# Hardwood Plywood?



## 3192 (Dec 30, 2004)

Anyone have line on some good 'quality' ash or oak stain grade 3/4 plywood on the east side of Houston? Closer to Anahuac, the better. HomeDepot's wood is no bueno along with Lowes.
appreciate it..gb


----------



## Gottagofishin (Dec 17, 2005)

Do you have a McCoy's nearby? The one in Bastrop has a pretty good selection of stain grade plywood.


----------



## 3192 (Dec 30, 2004)

hmmmmmmmmmmmmm......there is one at Pasadena. Worth a shot. thanks


----------



## MT Stringer (May 21, 2004)

If necessary, you can always go to Clark's Hardwoods in the Heights. they have several choices all better than Lowes or Home Depot.


----------



## mr bill (Apr 1, 2006)

http://www.hilllumber.com/

Mont Belview, tx


----------



## 3192 (Dec 30, 2004)

Hill's is down the road from us.....never been there, but have heard good things. I'll give them a call this a.m.

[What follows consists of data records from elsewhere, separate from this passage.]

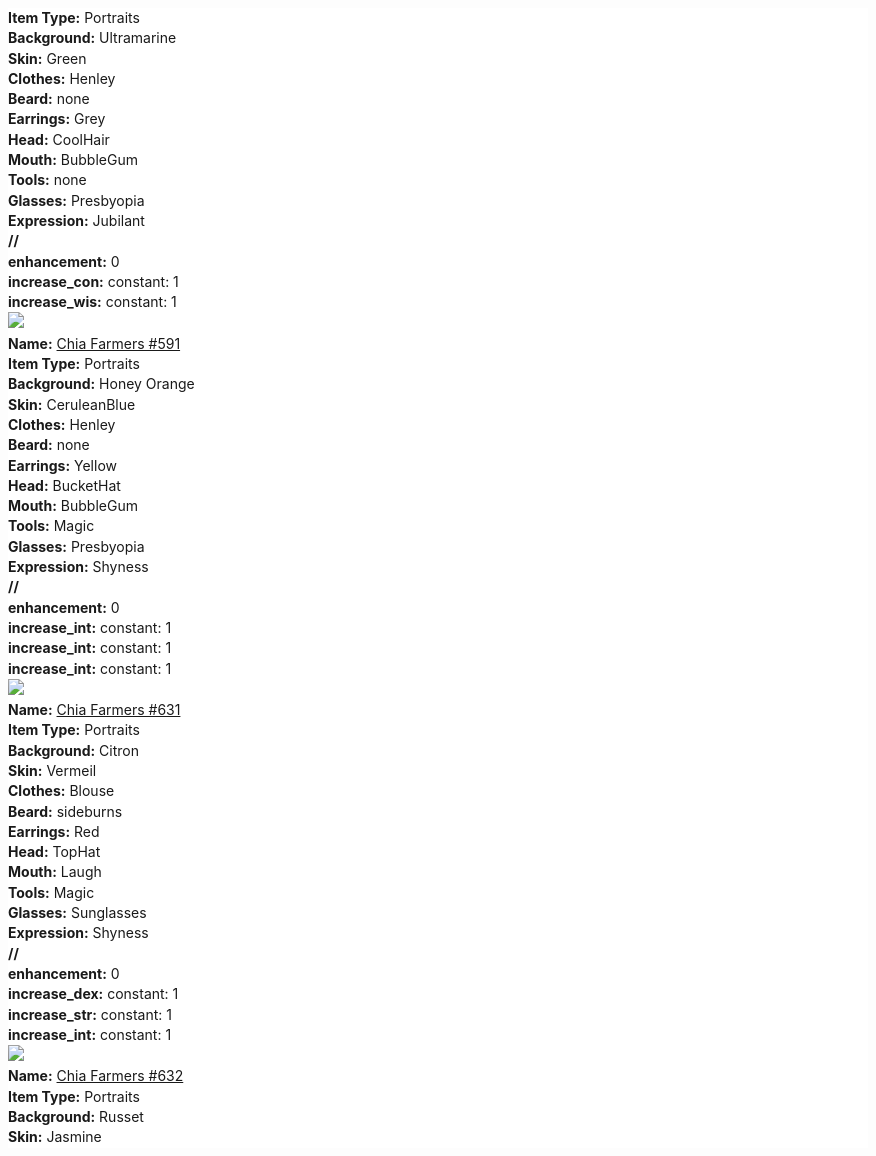 <div><strong>Item Type:</strong> Portraits</div>
<div><strong>Background:</strong> Ultramarine</div>
<div><strong>Skin:</strong> Green</div>
<div><strong>Clothes:</strong> Henley</div>
<div><strong>Beard:</strong> none</div>
<div><strong>Earrings:</strong> Grey</div>
<div><strong>Head:</strong> CoolHair</div>
<div><strong>Mouth:</strong> BubbleGum</div>
<div><strong>Tools:</strong> none</div>
<div><strong>Glasses:</strong> Presbyopia</div>
<div><strong>Expression:</strong> Jubilant</div>
<div><strong>//</strong></div><div><strong>enhancement:</strong> 0</div>
<div><strong>increase_con:</strong> constant: 1</div>
<div><strong>increase_wis:</strong> constant: 1</div>
</div>
<div class="item_thumbnail">
<a href="https://mintgarden.io/nfts/nft14cgvuwmy6gclkfawcjm8fsx8xvyzc98l6kcqfqmjnxv4mqh5w4tq5pu0r7"><img loading="lazy" src="https://assets.mainnet.mintgarden.io/thumbnails/5df49e03e8f4ab8adf66daaf15819d1f33a4a6da9db96415232323291ead3e5b.webp"></a>
<div><strong>Name:</strong> <a href="https://mintgarden.io/nfts/nft14cgvuwmy6gclkfawcjm8fsx8xvyzc98l6kcqfqmjnxv4mqh5w4tq5pu0r7">Chia Farmers #591</a></div>
<div><strong>Item Type:</strong> Portraits</div>
<div><strong>Background:</strong> Honey Orange</div>
<div><strong>Skin:</strong> CeruleanBlue</div>
<div><strong>Clothes:</strong> Henley</div>
<div><strong>Beard:</strong> none</div>
<div><strong>Earrings:</strong> Yellow</div>
<div><strong>Head:</strong> BucketHat</div>
<div><strong>Mouth:</strong> BubbleGum</div>
<div><strong>Tools:</strong> Magic</div>
<div><strong>Glasses:</strong> Presbyopia</div>
<div><strong>Expression:</strong> Shyness</div>
<div><strong>//</strong></div><div><strong>enhancement:</strong> 0</div>
<div><strong>increase_int:</strong> constant: 1</div>
<div><strong>increase_int:</strong> constant: 1</div>
<div><strong>increase_int:</strong> constant: 1</div>
</div>
<div class="item_thumbnail">
<a href="https://mintgarden.io/nfts/nft1jnt78qx8zfmvarlyzzmt58g8zm6cv5259ggca57xvzfm2j6aau6skn5j6p"><img loading="lazy" src="https://assets.mainnet.mintgarden.io/thumbnails/98a192b58e88ecaa4e534feb89f21d01de246ca57d64abd45d32aed770ff66ff.webp"></a>
<div><strong>Name:</strong> <a href="https://mintgarden.io/nfts/nft1jnt78qx8zfmvarlyzzmt58g8zm6cv5259ggca57xvzfm2j6aau6skn5j6p">Chia Farmers #631</a></div>
<div><strong>Item Type:</strong> Portraits</div>
<div><strong>Background:</strong> Citron</div>
<div><strong>Skin:</strong> Vermeil</div>
<div><strong>Clothes:</strong> Blouse</div>
<div><strong>Beard:</strong> sideburns</div>
<div><strong>Earrings:</strong> Red</div>
<div><strong>Head:</strong> TopHat</div>
<div><strong>Mouth:</strong> Laugh</div>
<div><strong>Tools:</strong> Magic</div>
<div><strong>Glasses:</strong> Sunglasses</div>
<div><strong>Expression:</strong> Shyness</div>
<div><strong>//</strong></div><div><strong>enhancement:</strong> 0</div>
<div><strong>increase_dex:</strong> constant: 1</div>
<div><strong>increase_str:</strong> constant: 1</div>
<div><strong>increase_int:</strong> constant: 1</div>
</div>
<div class="item_thumbnail">
<a href="https://mintgarden.io/nfts/nft1ssjql8ulkr499yw2m455wws9lkk3l6axsufqlp6jhtta3g4v4vas4mme78"><img loading="lazy" src="https://assets.mainnet.mintgarden.io/thumbnails/443be9cf4784aede9168d33362d7dbdfba21687a0c71a20894e679a45d6ed299.webp"></a>
<div><strong>Name:</strong> <a href="https://mintgarden.io/nfts/nft1ssjql8ulkr499yw2m455wws9lkk3l6axsufqlp6jhtta3g4v4vas4mme78">Chia Farmers #632</a></div>
<div><strong>Item Type:</strong> Portraits</div>
<div><strong>Background:</strong> Russet</div>
<div><strong>Skin:</strong> Jasmine</div>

Thanks everyone. gb


----------



## roninrus1 (May 27, 2004)

*Clark's*

I second Clarks.
They have about any kind of wood you want.
Ain't cheap but awesome place!!!



MT Stringer said:


> If necessary, you can always go to Clark's Hardwoods in the Heights. they have several choices all better than Lowes or Home Depot.


----------



## gator409 (Sep 15, 2004)

theres also a mccoys in old part of baytown also.


----------



## trout250 (Aug 24, 2005)

clarks will have either red or white oak in stain grade also prpbably have it in lumber core if you need it
talk to steve cranford 713-862-6628
good luck
ps.
they are off of 6th st, exit sawyer / taylor off I10 west turn right go to usener turn left it will take you to white oak turn right on white oak and follow it around turns to 6th at studewood , 3 blks turn left on frasier clarks is at the end of street.


----------